Ş.Urfa Suruç ilçesi Anadolu Gençlik Derneği Suruç Temsilciliğinin Mavi Marmara Saldırısının 3. yıldönümünde Ahmed-i Bican Camii avlusunda organize ettiği Filistin-Gazze ve Mavi Marmara konulu program, Mehmet Koç hocanın Kuranı Kerim tilavetiyle başladı . Sonra Anadolu Gençlik Derneği Suruç Şube Başkanı İsmail Yıldızın Filistin ve Mavi Marmara ile ilgili Anadolu Gençliğin yaptığı faaliyetlerden bahsederek Kudüsün Müslümanlara ait olduğunu ve bizlere HZ Muhammedin(SAV) Hz Ömerin ve Selahaddin-İ Eyyubinin emaneti olduğunu ve bizlerinde bu emanete sahip çıkması gerektiğinden bahsederek konuşmasını bitirdi. Ardından Anadolu Gençlik Derneği Suruç Temsilciligi tarafından hazırlanan Mavi Marmara ve Filistin Sinevizyonu gösterildi.Mavi Marmara yolcusu İHH İnsani Yardım Vakfı İl Temsilcisi Behçet Atila konuşmacı yaklaşık bir buçuk saat süren bir sunum yaptı ve önemli tespitlerde bulundu. Atila konuşmasında şunları kaydetti Biz Gazze ablukasını kırmak için bu yolculuğa çıkmıştık. Gazze ablukası henüz kalkmamıştır. Abluka kalkıncaya kadar da Mavi Marmara durmayıp yoluna devam edecektir dedi.
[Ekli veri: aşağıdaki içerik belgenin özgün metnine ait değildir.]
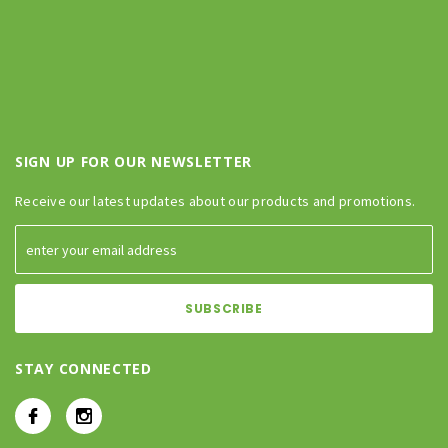
SIGN UP FOR OUR NEWSLETTER
Receive our latest updates about our products and promotions.
STAY CONNECTED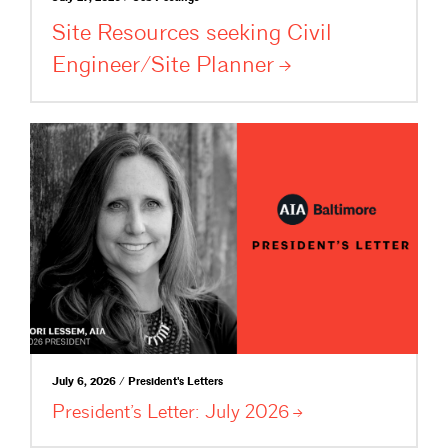
Site Resources seeking Civil
Engineer/Site
Planner
July 6, 2026 / President's Letters
President’s Letter: July
2026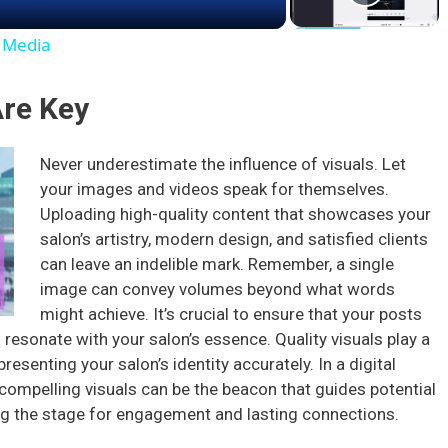
a
l Media
y
Are Key
V
Never underestimate the influence of visuals. Let
your images and videos speak for themselves.
i
Uploading high-quality content that showcases your
salon’s artistry, modern design, and satisfied clients
d
can leave an indelible mark. Remember, a single
image can convey volumes beyond what words
e
might achieve. It’s crucial to ensure that your posts
o resonate with your salon’s essence. Quality visuals play a
presenting your salon’s identity accurately. In a digital
o
ompelling visuals can be the beacon that guides potential
ting the stage for engagement and lasting connections.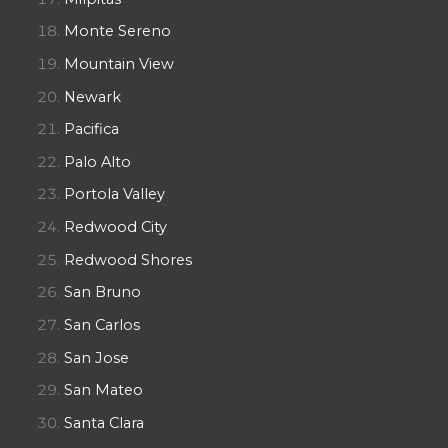
Monte Sereno
Mountain View
Newark
Pacifica
Palo Alto
Portola Valley
Redwood City
Redwood Shores
San Bruno
San Carlos
San Jose
San Mateo
Santa Clara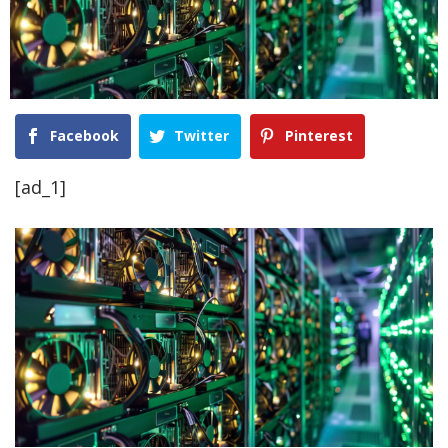
Facebook
Twitter
Pinterest
[ad_1]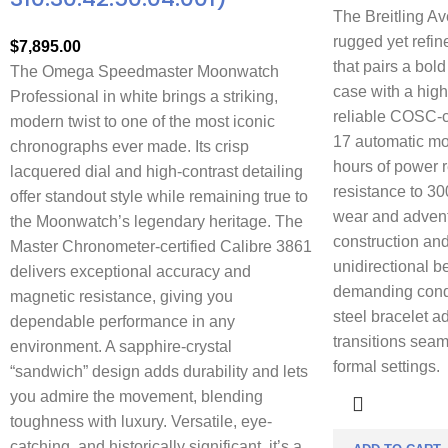
The Breitling Av
rugged yet refi
$
7,895.00
that pairs a bol
The Omega Speedmaster Moonwatch
case with a high
Professional in white brings a striking,
reliable COSC-ce
modern twist to one of the most iconic
17 automatic mo
chronographs ever made. Its crisp
hours of power 
lacquered dial and high-contrast detailing
resistance to 30
offer standout style while remaining true to
wear and adventu
the Moonwatch’s legendary heritage. The
construction and
Master Chronometer-certified Calibre 3861
unidirectional b
delivers exceptional accuracy and
demanding condi
magnetic resistance, giving you
steel bracelet ad
dependable performance in any
transitions seam
environment. A sapphire-crystal
formal settings.
“sandwich” design adds durability and lets
you admire the movement, blending
toughness with luxury. Versatile, eye-
catching, and historically significant, it’s a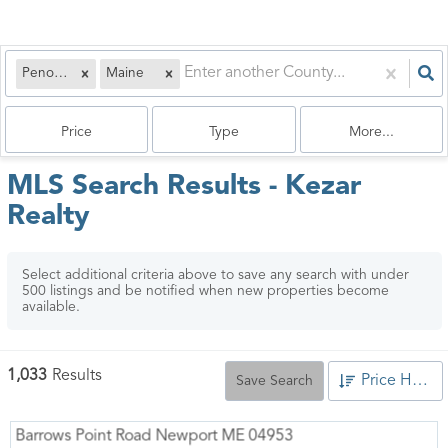
Penobscot
Maine
Price
Type
More...
MLS Search Results - Kezar
Realty
Select additional criteria above to save any search with under
500
listings and be notified when new properties become
available.
1,033
Results
Price High to Low
Save Search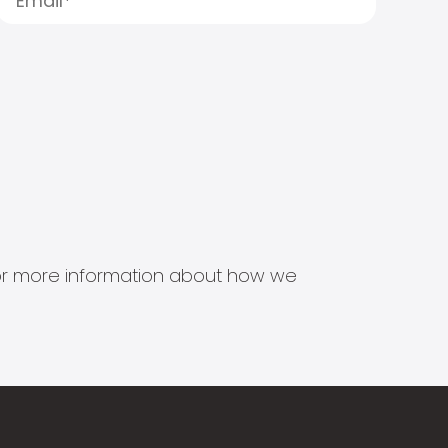
s for more information about how we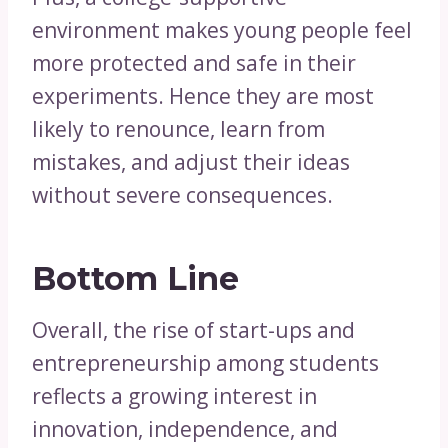
environment makes young people feel
more protected and safe in their
experiments. Hence they are most
likely to renounce, learn from
mistakes, and adjust their ideas
without severe consequences.
Bottom Line
Overall, the rise of start-ups and
entrepreneurship among students
reflects a growing interest in
innovation, independence, and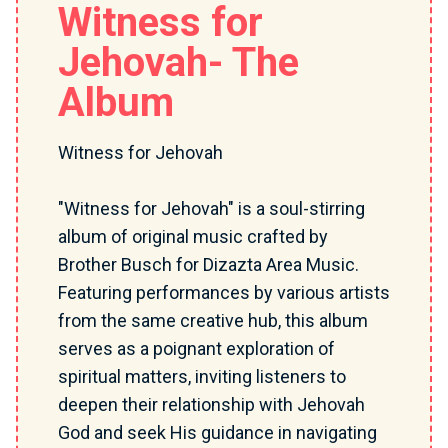
Witness for
Jehovah- The
Album
Witness for Jehovah
"Witness for Jehovah" is a soul-stirring
album of original music crafted by
Brother Busch for Dizazta Area Music.
Featuring performances by various artists
from the same creative hub, this album
serves as a poignant exploration of
spiritual matters, inviting listeners to
deepen their relationship with Jehovah
God and seek His guidance in navigating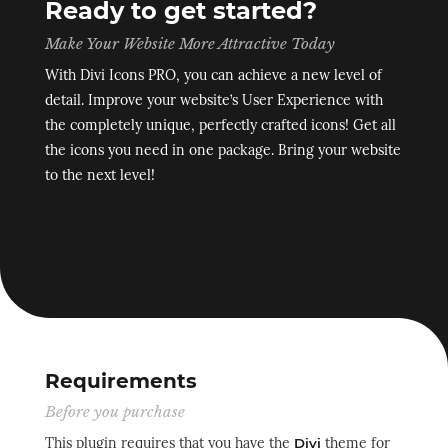
Ready to get started?
Make Your Website More Attractive Today
With Divi Icons PRO, you can achieve a new level of
detail. Improve your website’s User Experience with
the completely unique, perfectly crafted icons! Get all
the icons you need in one package. Bring your website
to the next level!
Requirements
Before you purchase
This plugin requires that you have the
theme for
Divi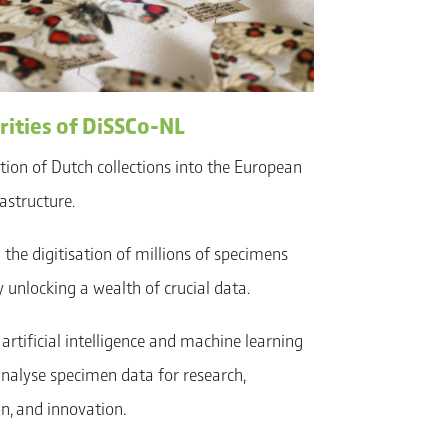
rities of DiSSCo-NL
ation of Dutch collections into the European
astructure.
the digitisation of millions of specimens
 unlocking a wealth of crucial data.
artificial intelligence and machine learning
analyse specimen data for research,
n, and innovation.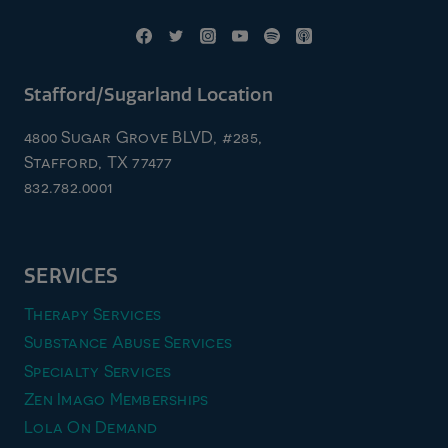
Stafford/Sugarland Location
4800 Sugar Grove BLVD, #285,
Stafford, TX 77477
832.782.0001
SERVICES
Therapy Services
Substance Abuse Services
Specialty Services
Zen Imago Memberships
Lola On Demand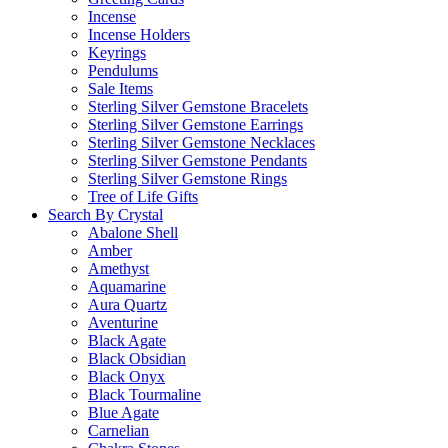
Incense
Incense Holders
Keyrings
Pendulums
Sale Items
Sterling Silver Gemstone Bracelets
Sterling Silver Gemstone Earrings
Sterling Silver Gemstone Necklaces
Sterling Silver Gemstone Pendants
Sterling Silver Gemstone Rings
Tree of Life Gifts
Search By Crystal
Abalone Shell
Amber
Amethyst
Aquamarine
Aura Quartz
Aventurine
Black Agate
Black Obsidian
Black Onyx
Black Tourmaline
Blue Agate
Carnelian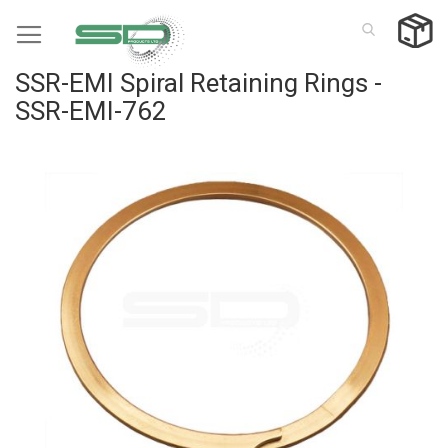
Skip
to
Content
SSR-EMI Spiral Retaining Rings -
SSR-EMI-762
Skip
to
the
end
of
the
images
gallery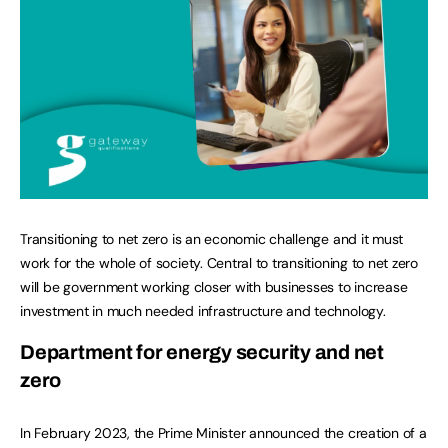
Transitioning to net zero is an economic challenge and it must
work for the whole of society. Central to transitioning to net zero
will be government working closer with businesses to increase
investment in much needed infrastructure and technology.
Department for energy security and net
zero
In February 2023, the Prime Minister announced the creation of a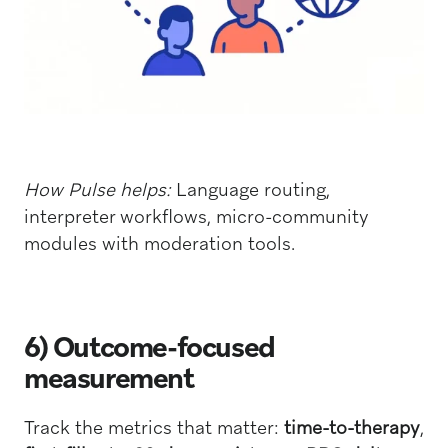
How Pulse helps:
Language routing,
interpreter workflows, micro-community
modules with moderation tools.
6) Outcome-focused
measurement
Track the metrics that matter:
time-to-therapy
,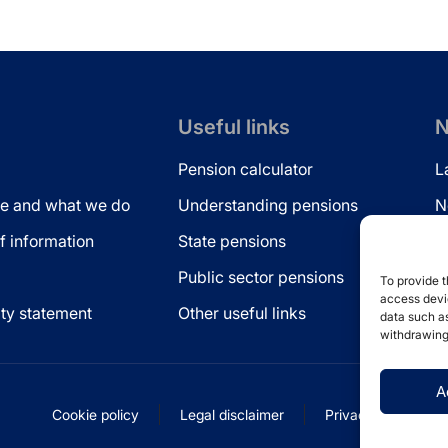
Useful links
N
Pension calculator
L
e and what we do
Understanding pensions
N
 information
State pensions
N
Public sector pensions
L
To provide t
access devic
ity statement
Other useful links
data such as
withdrawing
A
Cookie policy
Legal disclaimer
Privacy statement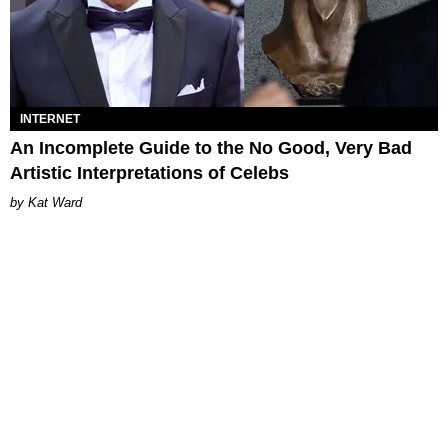
INTERNET
An Incomplete Guide to the No Good, Very Bad
Artistic Interpretations of Celebs
Kat Ward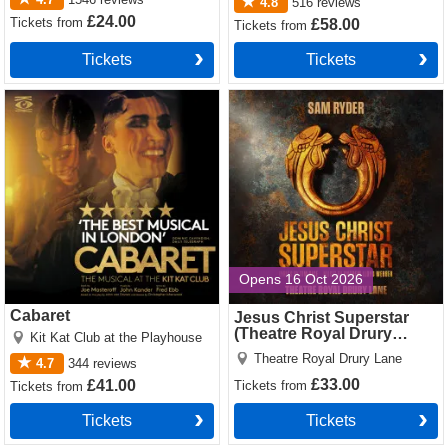
4.8
516
reviews
£24.00
Tickets
from
£58.00
Tickets
from
Tickets
Tickets
Cabaret Tickets
Jesus Christ Superstar
(Theatre Royal Drury Lane)
Tickets
Opens 16 Oct 2026
Cabaret
Jesus Christ Superstar
(Theatre Royal Drury
Kit Kat Club at the Playhouse
Lane)
Theatre Royal Drury Lane
4.7
344
reviews
£33.00
£41.00
Tickets
from
Tickets
from
Tickets
Tickets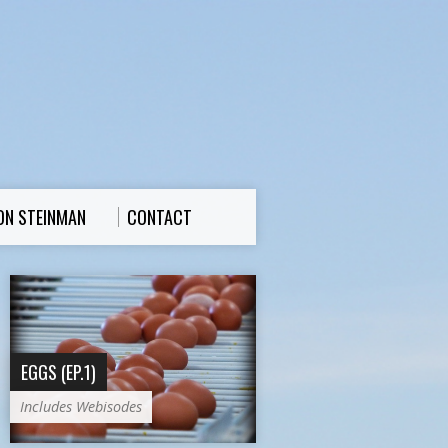
ON STEINMAN
CONTACT
EGGS (EP.1)
Includes Webisodes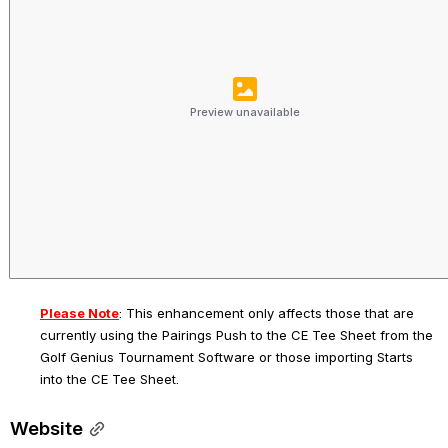
Preview unavailable
Please Note
: 
This enhancement only affects those that are 
currently using the Pairings Push to the CE Tee Sheet from the 
Golf Genius Tournament Software or those importing Starts 
into the CE Tee Sheet.
Website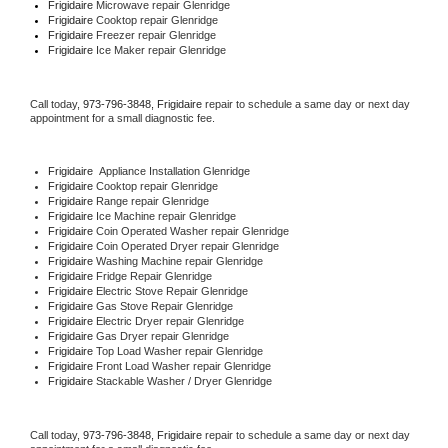
Frigidaire 
Microwave repair Glenridge
Frigidaire 
Cooktop repair Glenridge
Frigidaire
 Freezer repair Glenridge 
Frigidaire
 Ice Maker repair Glenridge
Call today, 
973-796-3848,
Frigidaire 
repair to schedule a same day or next day 
appointment for a small diagnostic fee.
Frigidaire
  Appliance Installation Glenridge
Frigidaire 
Cooktop repair Glenridge
Frigidaire 
Range repair Glenridge
Frigidaire 
Ice Machine repair Glenridge
Frigidaire 
Coin Operated Washer repair Glenridge
Frigidaire 
Coin Operated Dryer repair Glenridge
Frigidaire 
Washing Machine repair Glenridge
Frigidaire 
Fridge Repair Glenridge
Frigidaire 
Electric Stove Repair Glenridge
Frigidaire 
Gas Stove Repair Glenridge
Frigidaire 
Electric Dryer repair Glenridge
Frigidaire 
Gas Dryer repair Glenridge
Frigidaire 
Top Load Washer repair Glenridge
Frigidaire 
Front Load Washer repair Glenridge
Frigidaire 
Stackable Washer / Dryer Glenridge
Call today, 
973-796-3848,
Frigidaire 
repair to schedule a same day or next day 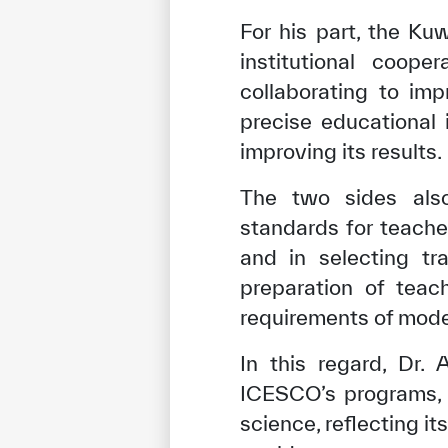
For his part, the Ku
institutional coop
collaborating to im
precise educational 
improving its results.
The two sides also
standards for teacher
and in selecting tr
preparation of teac
✪
✪
✪
✪
✪
requirements of mode
In this regard, Dr.
ICESCO’s programs, 
Extrem
science, reflecting it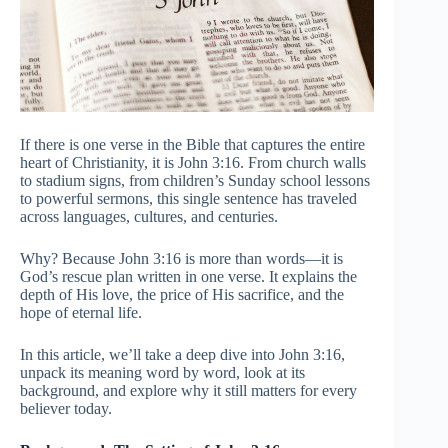
If there is one verse in the Bible that captures the entire
heart of Christianity, it is John 3:16. From church walls
to stadium signs, from children’s Sunday school lessons
to powerful sermons, this single sentence has traveled
across languages, cultures, and centuries.
Why? Because John 3:16 is more than words—it is
God’s rescue plan written in one verse. It explains the
depth of His love, the price of His sacrifice, and the
hope of eternal life.
In this article, we’ll take a deep dive into John 3:16,
unpack its meaning word by word, look at its
background, and explore why it still matters for every
believer today.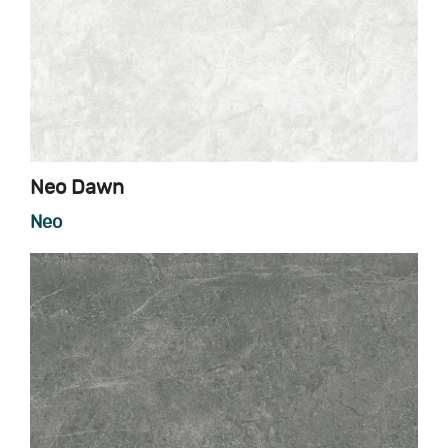
Neo Dawn
Neo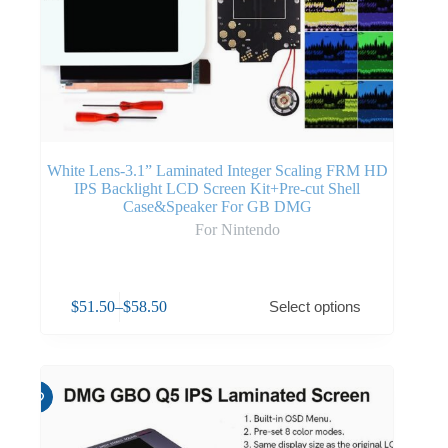
White Lens-3.1” Laminated Integer Scaling FRM HD
IPS Backlight LCD Screen Kit+Pre-cut Shell
Case&Speaker For GB DMG
For Nintendo
$
51.50
–
$
58.50
Select options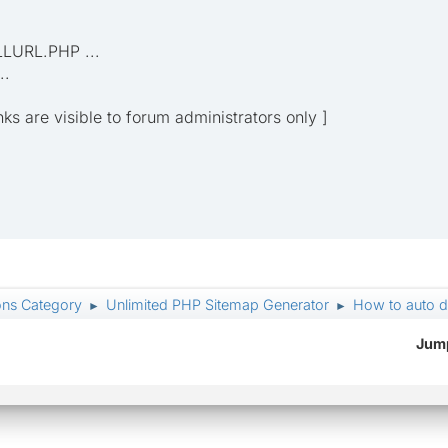
LLURL.PHP ...
..
inks are visible to forum administrators only ]
ons Category
Unlimited PHP Sitemap Generator
How to auto det
►
►
Jump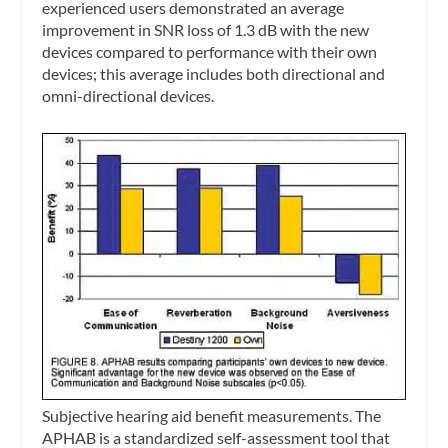
experienced users demonstrated an average
improvement in SNR loss of 1.3 dB with the new
devices compared to performance with their own
devices; this average includes both directional and
omni-directional devices.
Subjective hearing aid benefit measurements.
The
APHAB is a standardized self-assessment tool that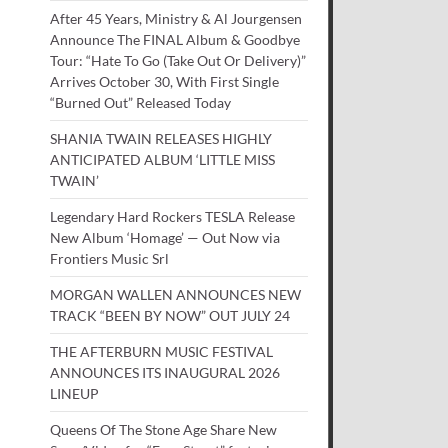
After 45 Years, Ministry & Al Jourgensen
Announce The FINAL Album & Goodbye
Tour: “Hate To Go (Take Out Or Delivery)”
Arrives October 30, With First Single
“Burned Out” Released Today
SHANIA TWAIN RELEASES HIGHLY
ANTICIPATED ALBUM ‘LITTLE MISS
TWAIN’
Legendary Hard Rockers TESLA Release
New Album ‘Homage’ — Out Now via
Frontiers Music Srl
MORGAN WALLEN ANNOUNCES NEW
TRACK “BEEN BY NOW” OUT JULY 24
THE AFTERBURN MUSIC FESTIVAL
ANNOUNCES ITS INAUGURAL 2026
LINEUP
Queens Of The Stone Age Share New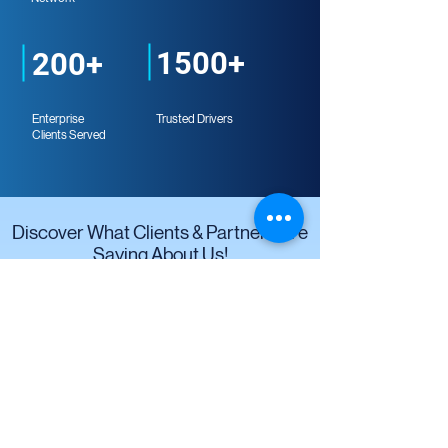
1500+
200+
Enterprise
Trusted Drivers
Clients Served
Discover What Clients & Partners Are
Saying About Us!
"With Kargo Nexus' latest technology
solutions, we can save more time as
vendors and drivers can interact directly
through a single platform. Thanks to
Kargo, Danone Aqua no longer needs to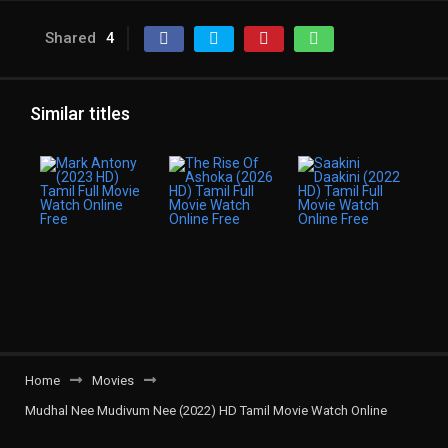
Shared
4
Similar titles
Home
Movies
Mudhal Nee Mudivum Nee (2022) HD Tamil Movie Watch Online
Konuşmasında Şeyh Ahmet Yasine sık sık vurgu yapan Atila; Şehid Şeyh Ahmed Yasinin hayatını okunduğunda çıkan en net sonuç şudur. Hiçbir bahaneciye bahane bırakılmamıştır. Felçli bir insanın dahi Siyonist İsrail terör devletine karşı neler yapabileceğini sergilemiştir. Bu nedenle Bu şehidin hayatını tüm detaylarıyla okuyalım öğrenelim. Defalarca hapse atıldı, suikastlere uğradı ama yılmadı. Onu asıl üzen ise Siyonist Terör devleti İsrailin saldırganlığı değil ümmetin sessizliği idi. Bu nedenle 2003 yılında kaleme aldığı mektubunda ümmeti Allaha şikayet ediyordu Şehid Şeyh Ahmed Yasin rahmetullahi aleyh. Biz de 2010 mayısında büyük şehid belki şikayetini geri alır diye yola çıktık. Çünkü o sarsıcı mektubunda ümmete yakıştırdığı sıfat sus pus ve bön ümmet idi. Allah için ve ümmetin namusu için kızacak kimse yok mu diye soruyordu. Filistinlileri bu sus pus ve bön ümmete yakıt yapacağız diyordu. İşte Mavi Marmara şehidleri de kendilerini yakıt yaptılar, 9 şehid vererek bu yakıta biraz daha yakıt kattılar. Rabbim şehadetlerini kabul etsin. Ey büyük şehid Şeyh Ahmed Yasin! dilerseniz bizimle olun diye haykırmıştın ya işte bizde sizinle olduk ve sizinle olmaya devam edeceğiz inşallah. Ne olursun şikayetini geri al, yoksa mahşerde halimiz nice olur. Bırakın savaşçı onuruyla ölelim diyordu ve öyle öldü, öyle şehid oldu. Allah yolunda harcanın bir ömür 22 mart 2004 te şehadetle taclandı. Rabbim şehadetini kabul etsin. dedi.